* Instructions for the task
List every finding from the electrocardiogram of the patient in case 2 of the case report below.

* Text passage
--------------------------------------------------

CASE REPORT SECTION
Case 1.
A 54-year-old woman was admitted with a history of syncope, chest pain, and palpitations. She was born in the state of Minas Gerais, Brazil, and has been followed up for 1 year in Rio de Janeiro, and was diagnosed with Chagas heart disease complicated by heart failure. In the emergency department, her blood analysis evidenced a high troponin serum level and electrocardiogram (ECG) showed sinus rhythm, left anterior fascicular block, and primary T-wave changes. Associated acute coronary syndrome (ACS) was suspected, and she underwent angiography that revealed normal coronaries. Two days later, she presented sustained ventricular tachycardia (VT), reversed with amiodarone (Figure 1A). Echocardiogram depicted severe left ventricular (LV) systolic dysfunction with apical aneurysm and extensive changes in segmental contractility (Figure 1B). Cardiac magnetic resonance (CMR) with late gadolinium enhancement (LGE) revealed severe LV systolic dysfunction; apical transmural fibrosis; and anterior, lateral, and inferior mesoepicardial fibrosis (Figure 1C); T1 mapping showed diffuse interstitial fibrosis, with elevated native T1 and extracellular volume (Figure 1D). Positron emission tomography/computed tomography (PET/CT) showed an increased uptake of fluorine-18–labeled 2-deoxy-2-fluoro-d-glucose (18F-FDG) in mid-basal anterior, lateral, and septal walls and a decreased uptake in the apical region (aneurysm). An implantable cardioverter defibrillator (ICD) was successfully implanted; she was released and now is currently asymptomatic.
Multimodality imaging assessment (case 1). (A) Electrocardiographic recording of sustained ventricular tachycardia. (B) Echocardiography with strain analysis evidences apical dyskinesis and anterior akinesis. (C) Cardiac magnetic resonance (CMR) image depicts mesoepicardial late gadolinium enhancement (LGE) in the left ventricular (LV) lateral wall and transmural LGE involving the LV apex with aneurysm formation. (D) CMR T1 mapping shows longer native T1 and elevated extracellular volume.
Citation: The American Journal of Tropical Medicine and Hygiene 102, 4; 10.4269/ajtmh.19-0920
Case 2.
A 68-year-old man presented with an episode of syncope and VT, which was reversed with electrical cardioversion, during a recent trip to his hometown in Ceará, Brazil. He has been followed up because of Chagas heart disease in Rio de Janeiro and had no previous cardiac symptoms. Electrocardiogram showed sinus rhythm, low voltage, complete right bundle block, left anterior fascicular block, anterolateral electrically inactive area, and primary T-wave changes (Figure 2A). Echocardiogram (Figure 2B) showed moderate LV systolic dysfunction with apical aneurysm. After cardioversion, he underwent coronary angiography, and although only a myocardial bridge with coronary spasm was present in the anterior descending artery, an angioplasty with stent implantation was performed. Eight days later, he had a new episode of VT (Figure 2A) with spontaneous reversal and an ICD was indicated. Cardiac magnetic resonance demonstrated apical aneurysm and inferolateral mesoepicardial fibrosis (Figure 2C). T1 mapping showed diffuse interstitial fibrosis with elevated native T1 and extracellular volume (Figure 2D). Technetium-99m sestamibi single-photon emission computed tomography evidenced apical and inferolateral hypoperfusion in rest. After ICD implantation, he was released with no symptoms using regular medications plus amiodarone and clopidogrel.

--------------------------------------------------

(Saved entries)
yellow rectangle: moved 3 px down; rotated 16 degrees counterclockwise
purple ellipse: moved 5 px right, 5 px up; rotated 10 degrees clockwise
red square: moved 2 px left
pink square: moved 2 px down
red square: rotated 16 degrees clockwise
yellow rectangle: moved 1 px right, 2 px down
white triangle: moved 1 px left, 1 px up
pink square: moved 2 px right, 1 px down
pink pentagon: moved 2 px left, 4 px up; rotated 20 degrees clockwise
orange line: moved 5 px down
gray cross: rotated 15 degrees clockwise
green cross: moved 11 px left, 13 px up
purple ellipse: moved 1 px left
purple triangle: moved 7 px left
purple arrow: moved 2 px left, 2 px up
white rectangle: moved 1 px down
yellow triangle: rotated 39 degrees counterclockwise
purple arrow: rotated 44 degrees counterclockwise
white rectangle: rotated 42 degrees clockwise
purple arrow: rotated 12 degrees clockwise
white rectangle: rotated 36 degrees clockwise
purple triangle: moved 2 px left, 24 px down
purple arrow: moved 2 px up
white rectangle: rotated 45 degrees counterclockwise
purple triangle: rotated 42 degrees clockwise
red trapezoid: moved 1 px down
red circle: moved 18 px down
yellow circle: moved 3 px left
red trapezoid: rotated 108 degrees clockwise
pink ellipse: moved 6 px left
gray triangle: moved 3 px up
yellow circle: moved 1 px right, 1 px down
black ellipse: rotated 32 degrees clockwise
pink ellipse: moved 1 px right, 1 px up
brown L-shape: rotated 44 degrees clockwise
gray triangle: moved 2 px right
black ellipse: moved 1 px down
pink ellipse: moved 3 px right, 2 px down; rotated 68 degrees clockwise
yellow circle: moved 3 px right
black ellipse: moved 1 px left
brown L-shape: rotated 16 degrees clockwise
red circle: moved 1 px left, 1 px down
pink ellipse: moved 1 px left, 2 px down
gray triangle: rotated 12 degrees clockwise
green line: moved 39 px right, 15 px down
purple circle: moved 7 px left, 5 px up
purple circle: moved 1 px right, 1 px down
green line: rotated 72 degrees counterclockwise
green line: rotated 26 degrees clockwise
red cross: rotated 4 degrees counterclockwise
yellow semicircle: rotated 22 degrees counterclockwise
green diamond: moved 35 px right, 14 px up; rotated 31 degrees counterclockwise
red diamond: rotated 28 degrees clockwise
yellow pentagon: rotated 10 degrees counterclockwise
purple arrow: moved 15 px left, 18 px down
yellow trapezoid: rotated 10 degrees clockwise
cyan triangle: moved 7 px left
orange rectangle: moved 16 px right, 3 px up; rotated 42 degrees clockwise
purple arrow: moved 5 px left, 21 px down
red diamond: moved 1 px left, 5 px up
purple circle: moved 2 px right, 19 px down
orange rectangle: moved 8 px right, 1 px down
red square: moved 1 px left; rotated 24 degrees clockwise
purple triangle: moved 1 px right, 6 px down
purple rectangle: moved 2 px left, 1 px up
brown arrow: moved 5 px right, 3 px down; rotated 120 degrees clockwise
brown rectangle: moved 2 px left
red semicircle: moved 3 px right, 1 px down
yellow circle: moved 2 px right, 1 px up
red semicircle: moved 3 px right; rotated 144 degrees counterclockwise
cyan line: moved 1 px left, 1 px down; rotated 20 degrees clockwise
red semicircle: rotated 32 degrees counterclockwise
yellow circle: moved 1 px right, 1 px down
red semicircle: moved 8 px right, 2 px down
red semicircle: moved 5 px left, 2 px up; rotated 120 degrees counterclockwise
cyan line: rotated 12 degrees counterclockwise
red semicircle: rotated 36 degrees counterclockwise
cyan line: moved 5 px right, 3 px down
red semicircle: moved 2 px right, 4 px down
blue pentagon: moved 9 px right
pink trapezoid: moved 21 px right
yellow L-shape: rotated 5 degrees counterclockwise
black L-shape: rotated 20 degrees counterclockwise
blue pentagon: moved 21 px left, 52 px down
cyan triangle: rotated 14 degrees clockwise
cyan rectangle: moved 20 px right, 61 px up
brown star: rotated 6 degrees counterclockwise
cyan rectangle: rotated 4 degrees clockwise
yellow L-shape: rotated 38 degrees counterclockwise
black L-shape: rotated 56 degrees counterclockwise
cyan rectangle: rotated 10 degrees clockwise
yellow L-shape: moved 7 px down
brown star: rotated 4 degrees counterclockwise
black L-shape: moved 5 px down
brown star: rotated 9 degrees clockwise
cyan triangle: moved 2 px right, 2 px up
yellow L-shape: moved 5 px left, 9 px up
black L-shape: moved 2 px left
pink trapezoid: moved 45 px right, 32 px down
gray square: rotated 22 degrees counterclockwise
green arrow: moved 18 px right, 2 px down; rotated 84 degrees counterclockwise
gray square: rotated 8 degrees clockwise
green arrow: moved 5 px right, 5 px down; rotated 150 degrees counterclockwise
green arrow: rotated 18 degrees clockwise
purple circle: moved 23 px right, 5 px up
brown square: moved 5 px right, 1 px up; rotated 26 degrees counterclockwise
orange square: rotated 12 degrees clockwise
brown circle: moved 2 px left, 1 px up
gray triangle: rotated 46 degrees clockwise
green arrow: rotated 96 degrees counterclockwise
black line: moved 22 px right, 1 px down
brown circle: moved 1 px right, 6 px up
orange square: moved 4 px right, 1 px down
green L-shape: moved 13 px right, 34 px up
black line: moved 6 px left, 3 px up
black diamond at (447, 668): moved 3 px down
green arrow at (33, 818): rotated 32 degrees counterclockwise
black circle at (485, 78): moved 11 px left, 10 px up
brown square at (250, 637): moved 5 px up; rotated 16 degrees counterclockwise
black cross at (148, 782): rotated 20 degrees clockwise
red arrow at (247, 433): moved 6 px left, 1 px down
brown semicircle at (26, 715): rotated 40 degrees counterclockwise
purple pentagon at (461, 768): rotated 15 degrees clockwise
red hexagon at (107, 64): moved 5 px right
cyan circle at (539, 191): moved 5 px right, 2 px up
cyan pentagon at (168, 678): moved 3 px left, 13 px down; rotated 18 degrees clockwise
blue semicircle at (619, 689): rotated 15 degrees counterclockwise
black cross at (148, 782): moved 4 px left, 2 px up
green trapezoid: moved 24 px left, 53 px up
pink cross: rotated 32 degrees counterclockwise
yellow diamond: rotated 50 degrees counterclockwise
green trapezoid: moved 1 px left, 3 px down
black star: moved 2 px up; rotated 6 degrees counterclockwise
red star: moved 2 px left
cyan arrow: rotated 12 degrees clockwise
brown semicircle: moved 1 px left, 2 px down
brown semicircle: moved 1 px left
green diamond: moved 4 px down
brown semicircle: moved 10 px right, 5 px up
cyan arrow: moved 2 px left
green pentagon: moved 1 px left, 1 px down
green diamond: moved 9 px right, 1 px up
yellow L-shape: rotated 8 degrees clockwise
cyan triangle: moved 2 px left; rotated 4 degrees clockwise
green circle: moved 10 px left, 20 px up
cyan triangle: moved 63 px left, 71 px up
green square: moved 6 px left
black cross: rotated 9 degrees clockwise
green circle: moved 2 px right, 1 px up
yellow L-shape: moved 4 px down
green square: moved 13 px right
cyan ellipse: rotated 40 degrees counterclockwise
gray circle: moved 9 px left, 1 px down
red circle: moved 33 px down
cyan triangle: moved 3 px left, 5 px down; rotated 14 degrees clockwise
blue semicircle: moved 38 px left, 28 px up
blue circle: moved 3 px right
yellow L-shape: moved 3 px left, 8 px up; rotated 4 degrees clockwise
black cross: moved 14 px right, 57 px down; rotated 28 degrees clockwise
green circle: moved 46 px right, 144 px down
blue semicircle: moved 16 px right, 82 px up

--------------------------------------------------

* Solved problem
- Sinus rhythm
- Low voltage
- Complete right bundle block
- Left anterior fascicular block
- Anterolateral electrically inactive area
- Primary T-wave changes